EXERCISE DATA Start Marker

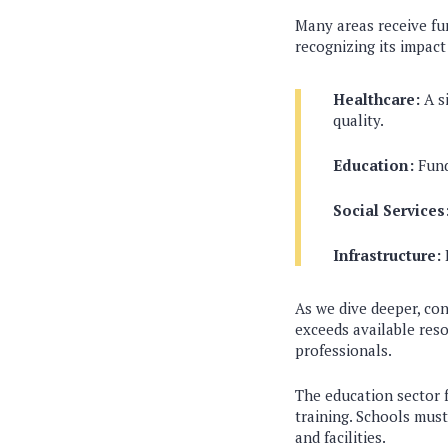
Many areas receive fu
recognizing its impact
Healthcare:
A si
quality.
Education:
Fund
Social Services
Infrastructure:
I
As we dive deeper, con
exceeds available reso
professionals.
The education sector f
training. Schools must
and facilities.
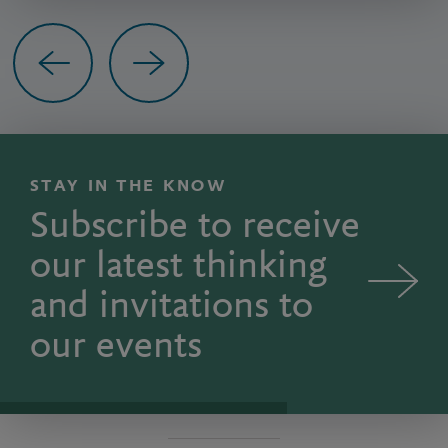
Previous
Next
STAY IN THE KNOW
Subscribe to receive
our latest thinking
and invitations to
our events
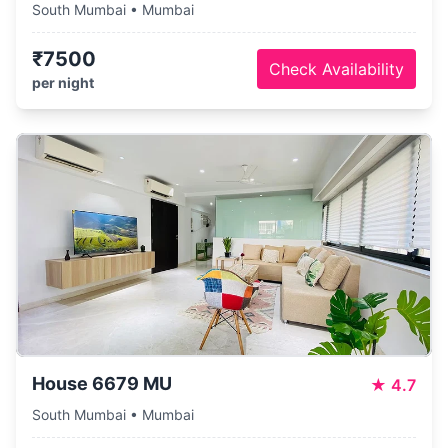
South Mumbai • Mumbai
₹7500
Check Availability
per night
House 6679 MU
★
4.7
South Mumbai • Mumbai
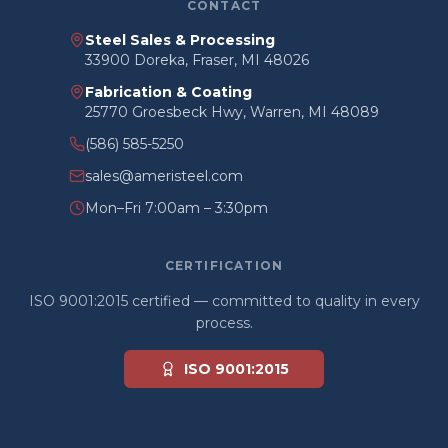
CONTACT
Steel Sales & Processing
33900 Doreka, Fraser, MI 48026
Fabrication & Coating
25770 Groesbeck Hwy, Warren, MI 48089
(586) 585-5250
sales@ameristeel.com
Mon–Fri 7:00am – 3:30pm
CERTIFICATION
ISO 9001:2015 certified — committed to quality in every
process.
ISO 9001:2015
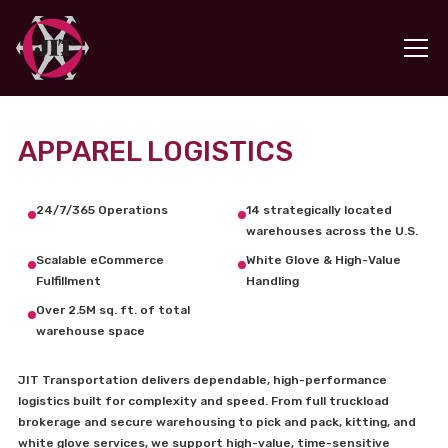
APPAREL LOGISTICS
24/7/365 Operations
14 strategically located
warehouses across the U.S.
Scalable eCommerce
White Glove & High-Value
Fulfillment
Handling
Over 2.5M sq. ft. of total
warehouse space
JIT Transportation delivers dependable, high-performance
logistics built for complexity and speed. From full truckload
brokerage and secure warehousing to pick and pack, kitting, and
white glove services, we support high-value, time-sensitive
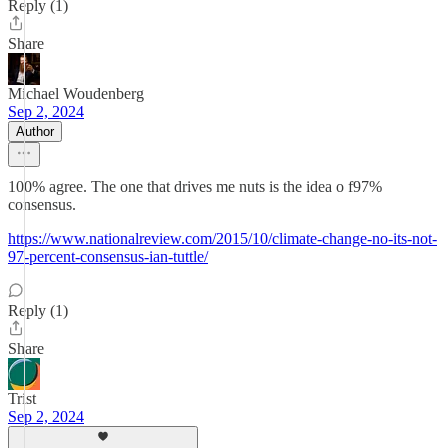
Reply (1)
Share
Michael Woudenberg
Sep 2, 2024
Author
100% agree. The one that drives me nuts is the idea o f97%
consensus.
https://www.nationalreview.com/2015/10/climate-change-no-its-not-
97-percent-consensus-ian-tuttle/
Reply (1)
Share
Trist
Sep 2, 2024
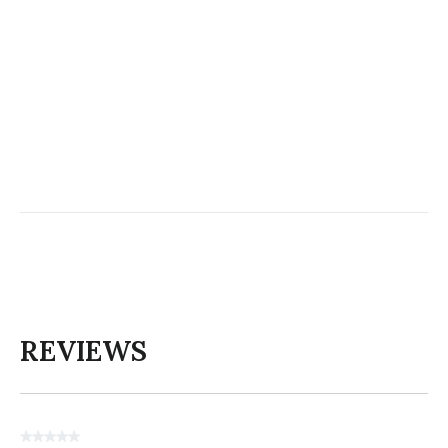
REVIEWS
★★★★★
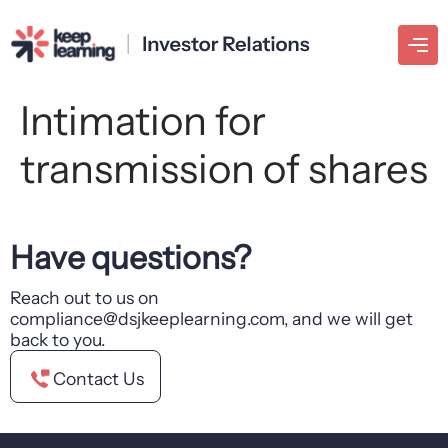
Intimation for
transmission of shares
Have questions?
Reach out to us on
compliance@dsjkeeplearning.com, and we will get
back to you.
Contact Us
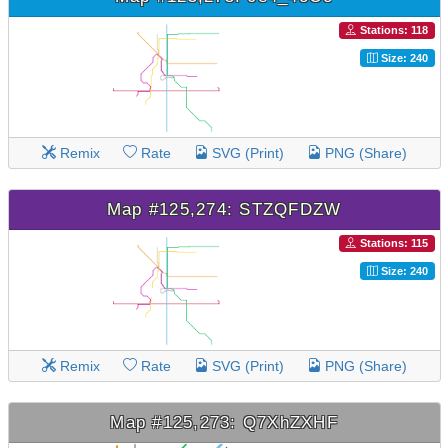
Stations: 118
Size: 240
Remix
Rate
SVG (Print)
PNG (Share)
Map #125,274: STZQFDZW
Stations: 115
Size: 240
Remix
Rate
SVG (Print)
PNG (Share)
Map #125,273: Q7XhZXHF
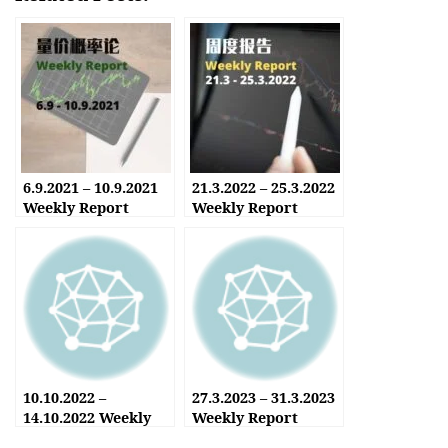
6.9.2021 – 10.9.2021
21.3.2022 – 25.3.2022
Weekly Report
Weekly Report
10.10.2022 –
27.3.2023 – 31.3.2023
14.10.2022 Weekly
Weekly Report
Report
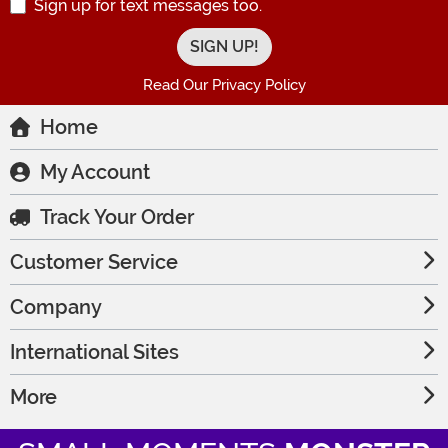
Sign up for text messages too.
Read Our Privacy Policy
Home
My Account
Track Your Order
Customer Service
Company
International Sites
More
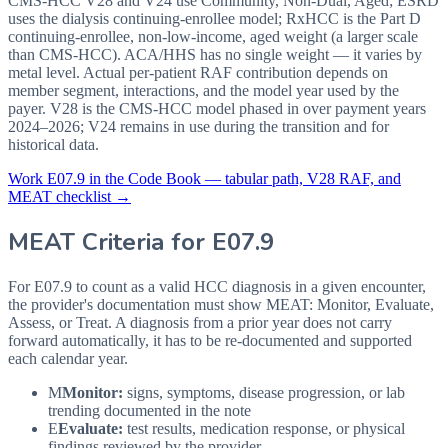
CMS-HCC V28 and V24 use Community, Non-Dual, Aged; ESRD
uses the dialysis continuing-enrollee model; RxHCC is the Part D
continuing-enrollee, non-low-income, aged weight (a larger scale
than CMS-HCC). ACA/HHS has no single weight — it varies by
metal level. Actual per-patient RAF contribution depends on
member segment, interactions, and the model year used by the
payer. V28 is the CMS-HCC model phased in over payment years
2024–2026; V24 remains in use during the transition and for
historical data.
Work
E07.9
in the Code Book — tabular path, V28 RAF, and
MEAT checklist →
MEAT Criteria for
E07.9
For E07.9 to count as a valid HCC diagnosis in a given
encounter,
the provider's documentation must show MEAT: Monitor, Evaluate,
Assess, or Treat. A diagnosis from a prior year does not carry
forward automatically, it has to be re-documented and supported
each calendar year.
M
Monitor:
signs, symptoms, disease progression, or lab
trending documented in the note
E
Evaluate:
test results, medication response, or physical
findings reviewed by the provider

EXERCISE DATA End Marker

**PROBLEM STATEMENT:**
Your answer should be the lines from the one containing "uses the dialysis" to the end of the entries above, restated exactly and alone.

**SOLUTION FOR THIS EXERCISE:**
uses the dialysis continuing-enrollee model; RxHCC is the Part D
continuing-enrollee, non-low-income, aged weight (a larger scale
than CMS-HCC). ACA/HHS has no single weight — it varies by
metal level. Actual per-patient RAF contribution depends on
member segment, interactions, and the model year used by the
payer. V28 is the CMS-HCC model phased in over payment years
2024–2026; V24 remains in use during the transition and for
historical data.
Work
E07.9
in the Code Book — tabular path, V28 RAF, and
MEAT checklist →
MEAT Criteria for
E07.9
For E07.9 to count as a valid HCC diagnosis in a given
encounter,
the provider's documentation must show MEAT: Monitor, Evaluate,
Assess, or Treat. A diagnosis from a prior year does not carry
forward automatically, it has to be re-documented and supported
each calendar year.
M
Monitor:
signs, symptoms, disease progression, or lab
trending documented in the note
E
Evaluate:
test results, medication response, or physical
findings reviewed by the provider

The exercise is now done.